U.S. natural gas prices are forecast to average $3.30/MMBtu in 2021, with even higher prices predicted next summer, according to BofA Securities.

The analyst team led by Francisco Blanch, head of commodities and derivatives research, discussed the outlook for energy overall during a webcast on Tuesday. 

“The bottom line is that higher prices are needed in 2021 to balance the U.S. natural gas market,” Blanch said, which is driving the average price next year about 55 cents above the forward curve.

By comparison, the Energy Information Administration, in its most recent Short-Term Energy Outlook published earlier this month, said monthly average spot prices are forecast to be above the $3 mark through 2021, averaging $3.14 for the year. That’s a $1 improvement over the projected full-year 2020 average of $2.14.

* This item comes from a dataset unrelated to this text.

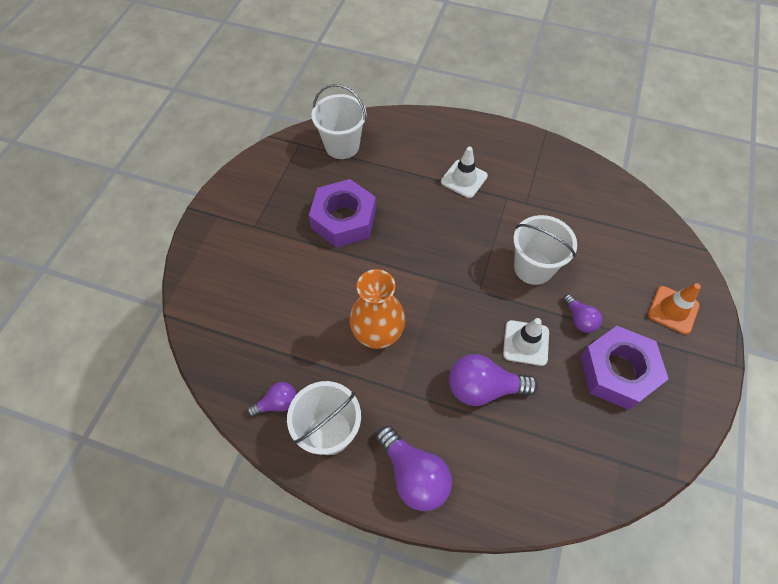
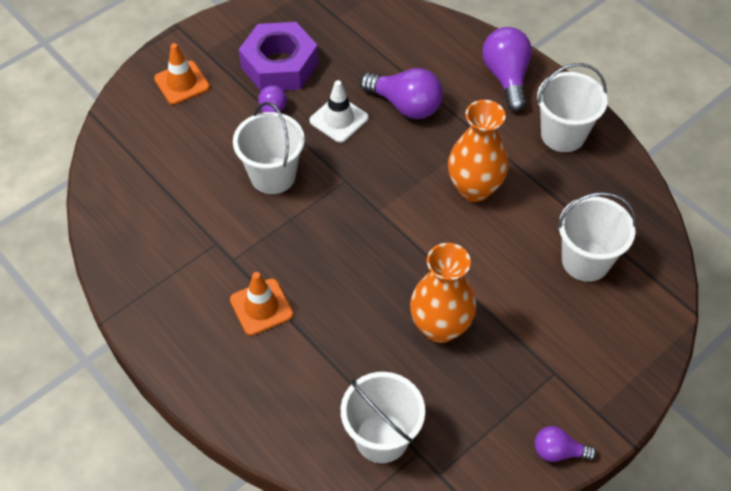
camera: 150 degrees left, 5 degrees down
(262, 316) = (585, 261): none -> white bucket
(277, 403) = (602, 176): purple light bulb -> purple light bulb (558, 451)
(344, 219) = (440, 327): purple nut -> orange vase
(464, 179) = (261, 307): white traffic cone -> orange traffic cone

With the storage “congestion risks” now in the past, higher prices are required because forward prices for Calendar Year 2021 “are starting to recognize the undersupplied environment,” the BofA analysts said. 

The front of the curve is about the oversupply and storage congestion threat, but “the back of the curve is searching for an answer to the question of structural undersupply.”
In addition, the impact of Covid-19 cannot be overstated, according to BofA. Oil consumption has fallen, which in turn has sliced into associated gas output. 

The gas market is now in “unfamiliar territory,” said Blanch, “needing to incentivize dry gas production. Higher prices will be needed to quickly grow gas production, while simultaneously shedding the increased power demand from coal-to-gas switching that was required this summer.”

Gas-to-coal switching is the “quickest balancing lever” for the U.S. market as generators are “constantly looking to optimize their dispatch.” 

Higher prices would force reductions in gas-fired generation, at record highs most of this year. Stronger prices could “normalize” gas-to-coal switching, leading to 3-4 Bcf/d less gas-fired power demand. That could become a “primary factor” in balancing the market next year.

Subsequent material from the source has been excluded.